Sunday, November 14, 2010

For Every Thing, There is A Season

Yesterday evening, I did something I haven't done in years.  I went camping. 

As Saturdays and particularly Sundays aren't really...ah...good days for me, I've managed to miss every single cub scouting camping trip my boys have taken.  The wife has taken 'em instead.  She always comes back with her hair slightly mussed and smelling of woodsmoke and marshmallows.  It's a very appealing scent.  If you really wanted to make a perfume that drew the interest of men, that might be a good place to start.

Last month, though, with the last camping trip of the little guy's season coming up, he began asking if I could go. 
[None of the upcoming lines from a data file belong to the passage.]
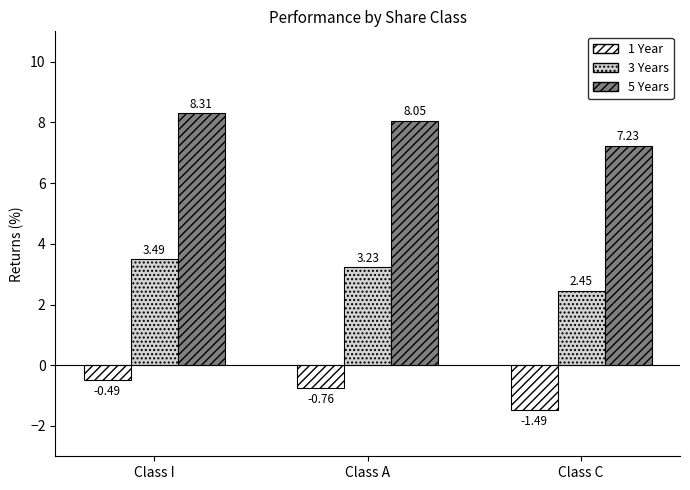

What is the difference between the 5 Years values at Class A and Class I?

0.3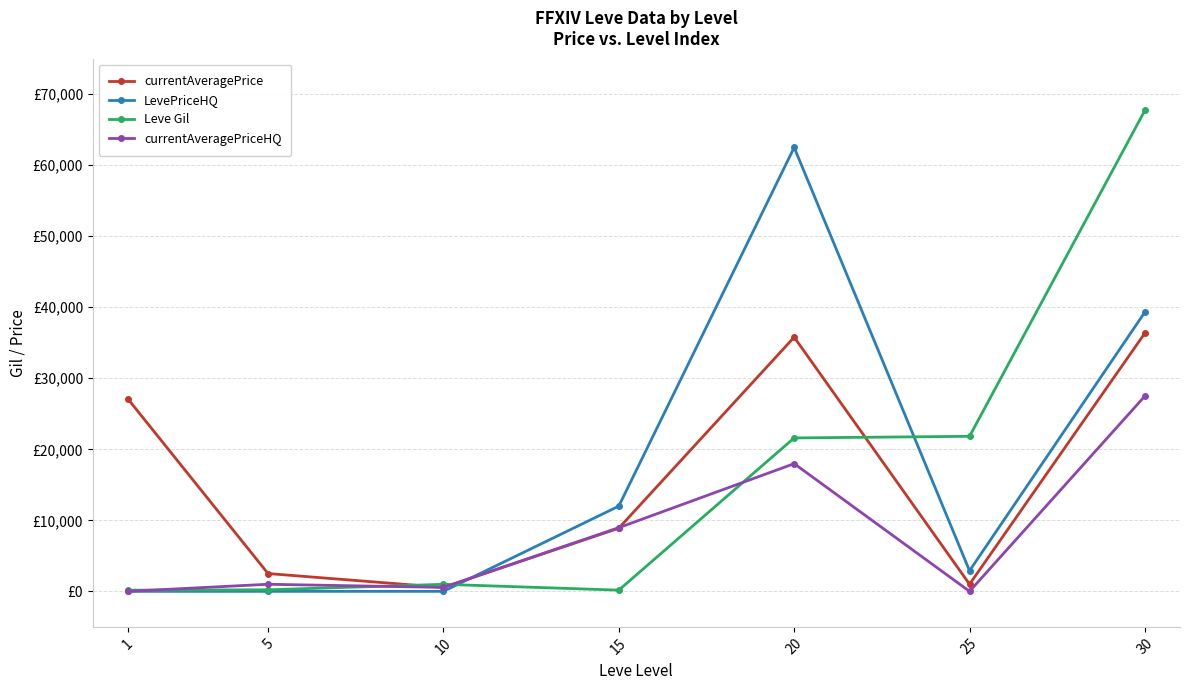

True or false: currentAveragePrice and currentAveragePriceHQ intersect in this chart.

True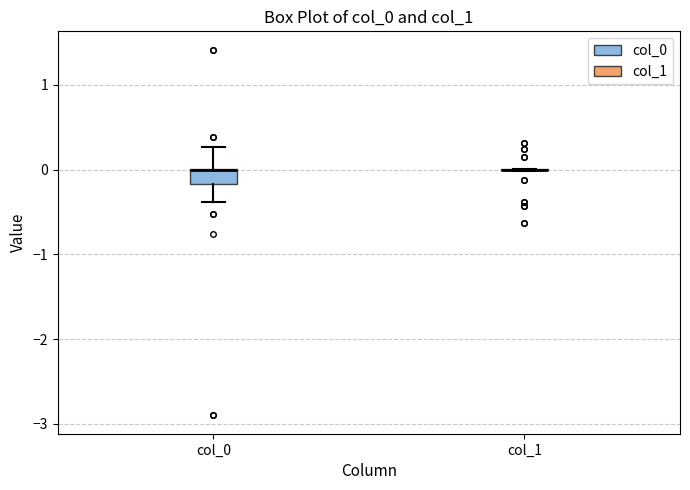

Which box is the tallest, from its lower edge to its upper edge?

col_0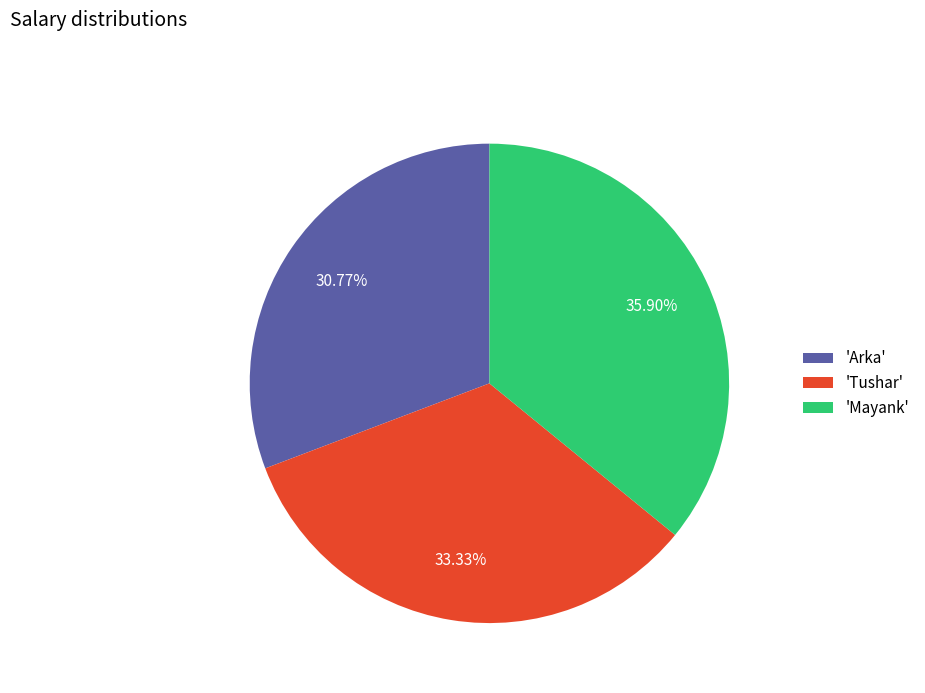

Count the number of slices in the pie.

3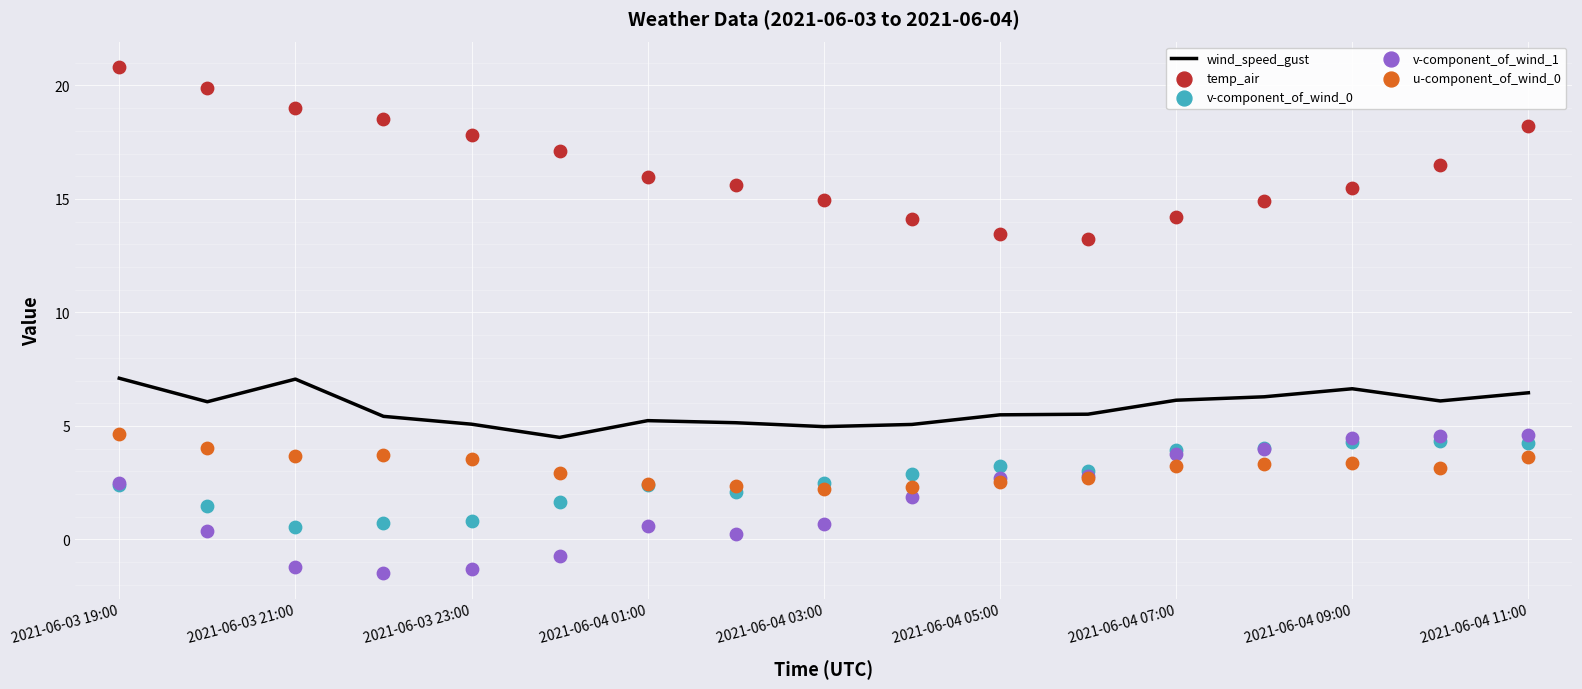

True or false: wind_speed_gust has a value of 8.9 at 2021-06-04 01:00.

False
I hemmed and hawed.  Things are challenging at the church right now.  My session usually meets on the second Sunday of the month, and we've got some pretty serious ecclesiastical heavy lifting to do.  And...

And...

And my youngest son, on one of the last camping trips he's may take as a scout, was asking me to go along.  "I just want a chance to hang out with you, Dad," said he, meltingly.  

For a moment, that little demonic meme that misapplies Scripture in ways that make male pastors crappy, distant fathers tried hitting me with something about hating family and even life itself.  But I batted it down.  Most of that is just ego and self-importance, masquerading as spirituality.  Nothing was happening today at church that couldn't be rescheduled, or handled perfectly capably by someone else.  The life of your children, on the other hand, has an unfortunate tendency to pass by.  Just once.  Miss it, and it won't be back.

So I handed some things off to folks, rescheduled others, and left for the mountains with my boy.  We came back just a few hours ago, sleepy and s'more-sated and smelling of woodsmoke.  I love that smell.